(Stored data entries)
----------

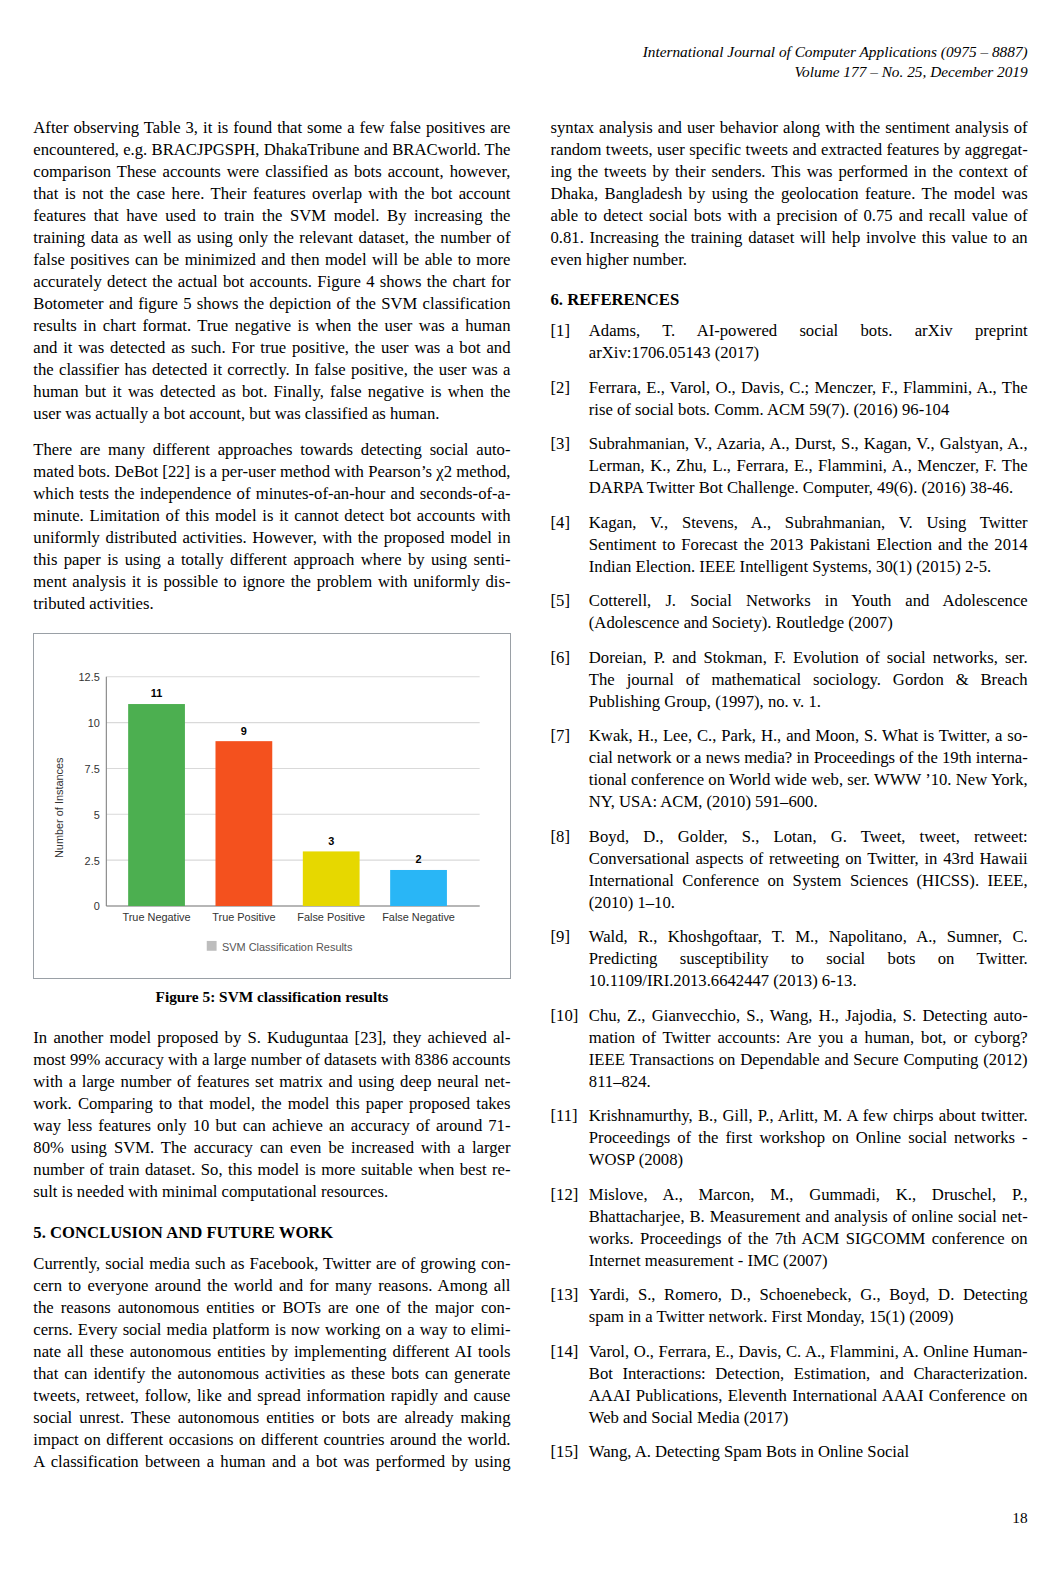International Journal of Computer Applications (0975 – 8887)
Volume 177 – No. 25, December 2019
After observing Table 3, it is found that some a few false positives are encountered, e.g. BRACJPGSPH, DhakaTribune and BRACworld. The comparison These accounts were classified as bots account, however, that is not the case here. Their features overlap with the bot account features that have used to train the SVM model. By increasing the training data as well as using only the relevant dataset, the number of false positives can be minimized and then model will be able to more accurately detect the actual bot accounts. Figure 4 shows the chart for Botometer and figure 5 shows the depiction of the SVM classification results in chart format. True negative is when the user was a human and it was detected as such. For true positive, the user was a bot and the classifier has detected it correctly. In false positive, the user was a human but it was detected as bot. Finally, false negative is when the user was actually a bot account, but was classified as human.
There are many different approaches towards detecting social automated bots. DeBot [22] is a per-user method with Pearson’s χ2 method, which tests the independence of minutes-of-an-hour and seconds-of-a-minute. Limitation of this model is it cannot detect bot accounts with uniformly distributed activities. However, with the proposed model in this paper is using a totally different approach where by using sentiment analysis it is possible to ignore the problem with uniformly distributed activities.
12.5 10 7.5 5 2.5 0 Number of Instances 11 9 3 2 True Negative True Positive False Positive False Negative SVM Classification Results
Figure 5: SVM classification results
In another model proposed by S. Kuduguntaa [23], they achieved almost 99% accuracy with a large number of datasets with 8386 accounts with a large number of features set matrix and using deep neural network. Comparing to that model, the model this paper proposed takes way less features only 10 but can achieve an accuracy of around 71-80% using SVM. The accuracy can even be increased with a larger number of train dataset. So, this model is more suitable when best result is needed with minimal computational resources.
5. Conclusion and Future Work
Currently, social media such as Facebook, Twitter are of growing concern to everyone around the world and for many reasons. Among all the reasons autonomous entities or BOTs are one of the major concerns. Every social media platform is now working on a way to eliminate all these autonomous entities by implementing different AI tools that can identify the autonomous activities as these bots can generate tweets, retweet, follow, like and spread information rapidly and cause social unrest. These autonomous entities or bots are already making impact on different occasions on different countries around the world. A classification between a human and a bot was performed by using syntax analysis and user behavior along with the sentiment analysis of random tweets, user specific tweets and extracted features by aggregating the tweets by their senders. This was performed in the context of Dhaka, Bangladesh by using the geolocation feature. The model was able to detect social bots with a precision of 0.75 and recall value of 0.81. Increasing the training dataset will help involve this value to an even higher number.
6. References
Adams, T. AI-powered social bots. arXiv preprint arXiv:1706.05143 (2017)
Ferrara, E., Varol, O., Davis, C.; Menczer, F., Flammini, A., The rise of social bots. Comm. ACM 59(7). (2016) 96-104
Subrahmanian, V., Azaria, A., Durst, S., Kagan, V., Galstyan, A., Lerman, K., Zhu, L., Ferrara, E., Flammini, A., Menczer, F. The DARPA Twitter Bot Challenge. Computer, 49(6). (2016) 38-46.
Kagan, V., Stevens, A., Subrahmanian, V. Using Twitter Sentiment to Forecast the 2013 Pakistani Election and the 2014 Indian Election. IEEE Intelligent Systems, 30(1) (2015) 2-5.
Cotterell, J. Social Networks in Youth and Adolescence (Adolescence and Society). Routledge (2007)
Doreian, P. and Stokman, F. Evolution of social networks, ser. The journal of mathematical sociology. Gordon & Breach Publishing Group, (1997), no. v. 1.
Kwak, H., Lee, C., Park, H., and Moon, S. What is Twitter, a social network or a news media? in Proceedings of the 19th international conference on World wide web, ser. WWW ’10. New York, NY, USA: ACM, (2010) 591–600.
Boyd, D., Golder, S., Lotan, G. Tweet, tweet, retweet: Conversational aspects of retweeting on Twitter, in 43rd Hawaii International Conference on System Sciences (HICSS). IEEE, (2010) 1–10.
Wald, R., Khoshgoftaar, T. M., Napolitano, A., Sumner, C. Predicting susceptibility to social bots on Twitter. 10.1109/IRI.2013.6642447 (2013) 6-13.
Chu, Z., Gianvecchio, S., Wang, H., Jajodia, S. Detecting automation of Twitter accounts: Are you a human, bot, or cyborg? IEEE Transactions on Dependable and Secure Computing (2012) 811–824.
Krishnamurthy, B., Gill, P., Arlitt, M. A few chirps about twitter. Proceedings of the first workshop on Online social networks - WOSP (2008)
Mislove, A., Marcon, M., Gummadi, K., Druschel, P., Bhattacharjee, B. Measurement and analysis of online social networks. Proceedings of the 7th ACM SIGCOMM conference on Internet measurement - IMC (2007)
Yardi, S., Romero, D., Schoenebeck, G., Boyd, D. Detecting spam in a Twitter network. First Monday, 15(1) (2009)
Varol, O., Ferrara, E., Davis, C. A., Flammini, A. Online Human-Bot Interactions: Detection, Estimation, and Characterization. AAAI Publications, Eleventh International AAAI Conference on Web and Social Media (2017)
Wang, A. Detecting Spam Bots in Online Social
18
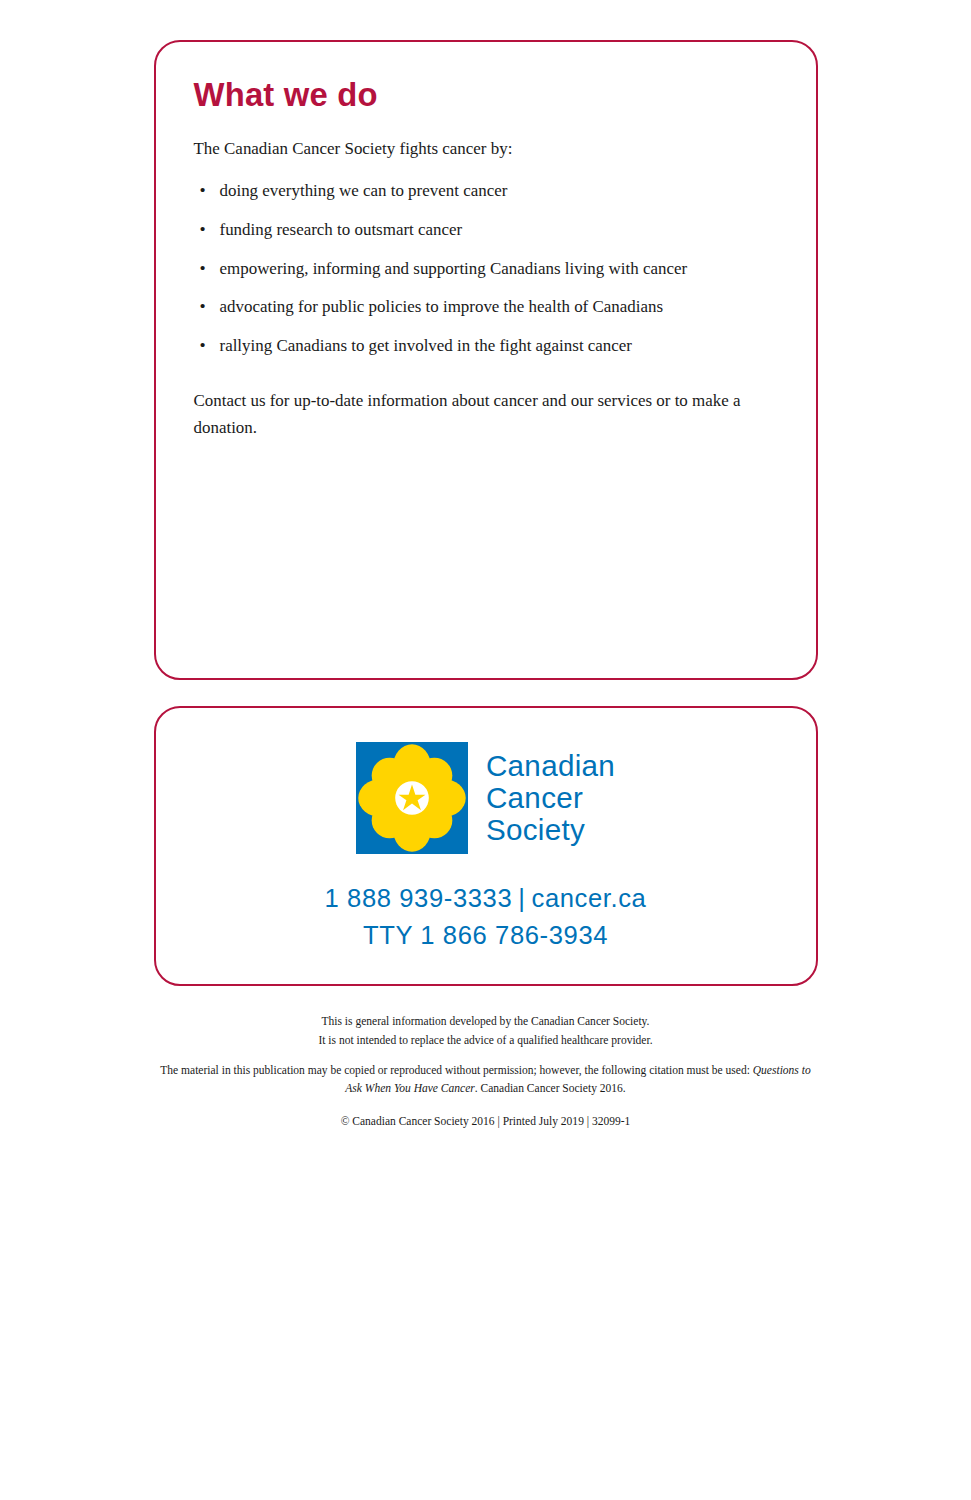What we do
The Canadian Cancer Society fights cancer by:
doing everything we can to prevent cancer
funding research to outsmart cancer
empowering, informing and supporting Canadians living with cancer
advocating for public policies to improve the health of Canadians
rallying Canadians to get involved in the fight against cancer
Contact us for up-to-date information about cancer and our services or to make a donation.
Canadian
Cancer
Society
1 888 939-3333|cancer.ca
TTY 1 866 786-3934
This is general information developed by the Canadian Cancer Society.
It is not intended to replace the advice of a qualified healthcare provider.
The material in this publication may be copied or reproduced without permission; however, the following citation must be used: Questions to Ask When You Have Cancer. Canadian Cancer Society 2016.
© Canadian Cancer Society 2016 | Printed July 2019 | 32099-1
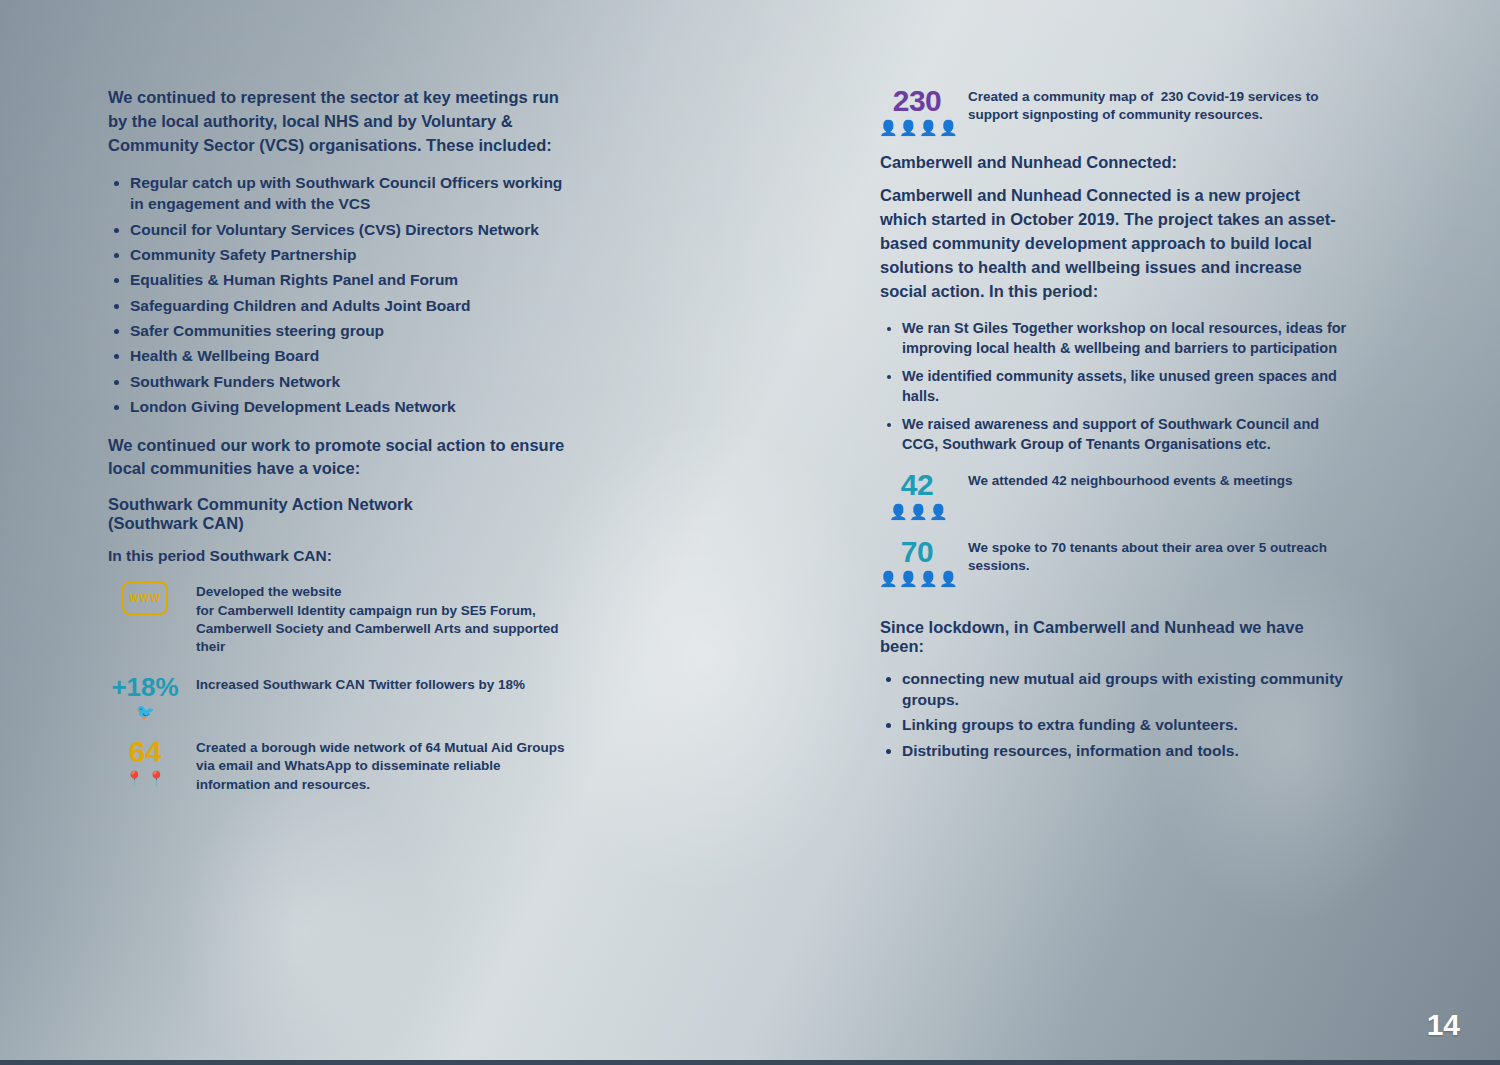We continued to represent the sector at key meetings run by the local authority, local NHS and by Voluntary & Community Sector (VCS) organisations. These included:
Regular catch up with Southwark Council Officers working in engagement and with the VCS
Council for Voluntary Services (CVS) Directors Network
Community Safety Partnership
Equalities & Human Rights Panel and Forum
Safeguarding Children and Adults Joint Board
Safer Communities steering group
Health & Wellbeing Board
Southwark Funders Network
London Giving Development Leads Network
We continued our work to promote social action to ensure local communities have a voice:
Southwark Community Action Network
(Southwark CAN)
In this period Southwark CAN:
WWW
Developed the website
for Camberwell Identity campaign run by SE5 Forum, Camberwell Society and Camberwell Arts and supported their
+18%
🐦
Increased Southwark CAN Twitter followers by 18%
64
📍 📍
Created a borough wide network of 64 Mutual Aid Groups via email and WhatsApp to disseminate reliable information and resources.
230
👤👤👤👤
Created a community map of 230 Covid-19 services to support signposting of community resources.
Camberwell and Nunhead Connected:
Camberwell and Nunhead Connected is a new project which started in October 2019. The project takes an asset-based community development approach to build local solutions to health and wellbeing issues and increase social action. In this period:
We ran St Giles Together workshop on local resources, ideas for improving local health & wellbeing and barriers to participation
We identified community assets, like unused green spaces and halls.
We raised awareness and support of Southwark Council and CCG, Southwark Group of Tenants Organisations etc.
42
👤👤👤
We attended 42 neighbourhood events & meetings
70
👤👤👤👤
We spoke to 70 tenants about their area over 5 outreach sessions.
Since lockdown, in Camberwell and Nunhead we have been:
connecting new mutual aid groups with existing community groups.
Linking groups to extra funding & volunteers.
Distributing resources, information and tools.
14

----------

▶ _Work order_
Could you set down, exactly as written, the lines above between the one holding "Health & Wellbeing Board" and the one holding "(Southwark CAN)", inclusive, and nothing more?

▶ _Exercise answer_
Health & Wellbeing Board
Southwark Funders Network
London Giving Development Leads Network
We continued our work to promote social action to ensure local communities have a voice:
Southwark Community Action Network
(Southwark CAN)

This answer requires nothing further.